### DATA EXTRACT
════════
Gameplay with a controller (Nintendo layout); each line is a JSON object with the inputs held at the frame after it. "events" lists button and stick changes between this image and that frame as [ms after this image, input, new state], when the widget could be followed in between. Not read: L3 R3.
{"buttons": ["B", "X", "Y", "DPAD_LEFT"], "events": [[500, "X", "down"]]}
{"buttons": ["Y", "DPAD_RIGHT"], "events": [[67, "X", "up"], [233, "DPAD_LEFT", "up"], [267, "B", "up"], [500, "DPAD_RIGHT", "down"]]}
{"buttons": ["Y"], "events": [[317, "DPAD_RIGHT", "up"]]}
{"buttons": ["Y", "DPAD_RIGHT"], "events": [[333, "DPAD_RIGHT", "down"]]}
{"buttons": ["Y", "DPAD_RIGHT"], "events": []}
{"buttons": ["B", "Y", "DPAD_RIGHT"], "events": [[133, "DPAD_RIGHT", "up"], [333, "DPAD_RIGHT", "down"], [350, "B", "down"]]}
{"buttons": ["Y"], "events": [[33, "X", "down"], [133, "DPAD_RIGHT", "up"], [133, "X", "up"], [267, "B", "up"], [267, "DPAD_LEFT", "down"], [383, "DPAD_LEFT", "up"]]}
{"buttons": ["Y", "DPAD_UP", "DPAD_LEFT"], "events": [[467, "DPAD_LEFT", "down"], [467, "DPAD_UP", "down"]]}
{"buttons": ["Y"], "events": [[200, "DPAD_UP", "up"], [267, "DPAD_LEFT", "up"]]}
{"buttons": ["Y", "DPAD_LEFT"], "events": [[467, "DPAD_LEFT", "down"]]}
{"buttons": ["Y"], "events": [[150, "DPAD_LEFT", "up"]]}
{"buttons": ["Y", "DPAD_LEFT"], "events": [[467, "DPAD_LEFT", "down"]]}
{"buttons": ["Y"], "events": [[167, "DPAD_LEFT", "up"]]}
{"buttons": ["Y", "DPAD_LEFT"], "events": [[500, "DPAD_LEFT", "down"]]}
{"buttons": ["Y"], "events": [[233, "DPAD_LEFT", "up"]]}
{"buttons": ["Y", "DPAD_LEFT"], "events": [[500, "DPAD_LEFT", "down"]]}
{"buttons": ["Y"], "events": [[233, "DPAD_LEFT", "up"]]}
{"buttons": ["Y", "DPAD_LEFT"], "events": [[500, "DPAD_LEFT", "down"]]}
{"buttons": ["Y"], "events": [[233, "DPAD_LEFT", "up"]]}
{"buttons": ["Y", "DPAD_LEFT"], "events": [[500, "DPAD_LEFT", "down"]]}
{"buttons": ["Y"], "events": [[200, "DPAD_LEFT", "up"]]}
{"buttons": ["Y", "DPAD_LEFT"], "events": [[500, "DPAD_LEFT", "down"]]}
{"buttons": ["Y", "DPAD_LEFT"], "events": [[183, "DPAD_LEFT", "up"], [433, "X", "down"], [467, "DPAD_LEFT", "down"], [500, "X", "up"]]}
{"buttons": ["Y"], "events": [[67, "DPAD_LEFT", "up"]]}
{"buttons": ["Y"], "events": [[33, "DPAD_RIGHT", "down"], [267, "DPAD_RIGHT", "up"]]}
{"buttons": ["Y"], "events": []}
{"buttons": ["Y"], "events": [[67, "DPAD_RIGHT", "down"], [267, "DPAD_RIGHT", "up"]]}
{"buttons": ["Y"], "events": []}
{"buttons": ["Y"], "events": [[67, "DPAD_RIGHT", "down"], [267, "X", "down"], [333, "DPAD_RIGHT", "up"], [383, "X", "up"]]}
════════
The full material above needs to be returned unaltered.

### EXERCISE RESULT
Gameplay with a controller (Nintendo layout); each line is a JSON object with the inputs held at the frame after it. "events" lists button and stick changes between this image and that frame as [ms after this image, input, new state], when the widget could be followed in between. Not read: L3 R3.
{"buttons": ["B", "X", "Y", "DPAD_LEFT"], "events": [[500, "X", "down"]]}
{"buttons": ["Y", "DPAD_RIGHT"], "events": [[67, "X", "up"], [233, "DPAD_LEFT", "up"], [267, "B", "up"], [500, "DPAD_RIGHT", "down"]]}
{"buttons": ["Y"], "events": [[317, "DPAD_RIGHT", "up"]]}
{"buttons": ["Y", "DPAD_RIGHT"], "events": [[333, "DPAD_RIGHT", "down"]]}
{"buttons": ["Y", "DPAD_RIGHT"], "events": []}
{"buttons": ["B", "Y", "DPAD_RIGHT"], "events": [[133, "DPAD_RIGHT", "up"], [333, "DPAD_RIGHT", "down"], [350, "B", "down"]]}
{"buttons": ["Y"], "events": [[33, "X", "down"], [133, "DPAD_RIGHT", "up"], [133, "X", "up"], [267, "B", "up"], [267, "DPAD_LEFT", "down"], [383, "DPAD_LEFT", "up"]]}
{"buttons": ["Y", "DPAD_UP", "DPAD_LEFT"], "events": [[467, "DPAD_LEFT", "down"], [467, "DPAD_UP", "down"]]}
{"buttons": ["Y"], "events": [[200, "DPAD_UP", "up"], [267, "DPAD_LEFT", "up"]]}
{"buttons": ["Y", "DPAD_LEFT"], "events": [[467, "DPAD_LEFT", "down"]]}
{"buttons": ["Y"], "events": [[150, "DPAD_LEFT", "up"]]}
{"buttons": ["Y", "DPAD_LEFT"], "events": [[467, "DPAD_LEFT", "down"]]}
{"buttons": ["Y"], "events": [[167, "DPAD_LEFT", "up"]]}
{"buttons": ["Y", "DPAD_LEFT"], "events": [[500, "DPAD_LEFT", "down"]]}
{"buttons": ["Y"], "events": [[233, "DPAD_LEFT", "up"]]}
{"buttons": ["Y", "DPAD_LEFT"], "events": [[500, "DPAD_LEFT", "down"]]}
{"buttons": ["Y"], "events": [[233, "DPAD_LEFT", "up"]]}
{"buttons": ["Y", "DPAD_LEFT"], "events": [[500, "DPAD_LEFT", "down"]]}
{"buttons": ["Y"], "events": [[233, "DPAD_LEFT", "up"]]}
{"buttons": ["Y", "DPAD_LEFT"], "events": [[500, "DPAD_LEFT", "down"]]}
{"buttons": ["Y"], "events": [[200, "DPAD_LEFT", "up"]]}
{"buttons": ["Y", "DPAD_LEFT"], "events": [[500, "DPAD_LEFT", "down"]]}
{"buttons": ["Y", "DPAD_LEFT"], "events": [[183, "DPAD_LEFT", "up"], [433, "X", "down"], [467, "DPAD_LEFT", "down"], [500, "X", "up"]]}
{"buttons": ["Y"], "events": [[67, "DPAD_LEFT", "up"]]}
{"buttons": ["Y"], "events": [[33, "DPAD_RIGHT", "down"], [267, "DPAD_RIGHT", "up"]]}
{"buttons": ["Y"], "events": []}
{"buttons": ["Y"], "events": [[67, "DPAD_RIGHT", "down"], [267, "DPAD_RIGHT", "up"]]}
{"buttons": ["Y"], "events": []}
{"buttons": ["Y"], "events": [[67, "DPAD_RIGHT", "down"], [267, "X", "down"], [333, "DPAD_RIGHT", "up"], [383, "X", "up"]]}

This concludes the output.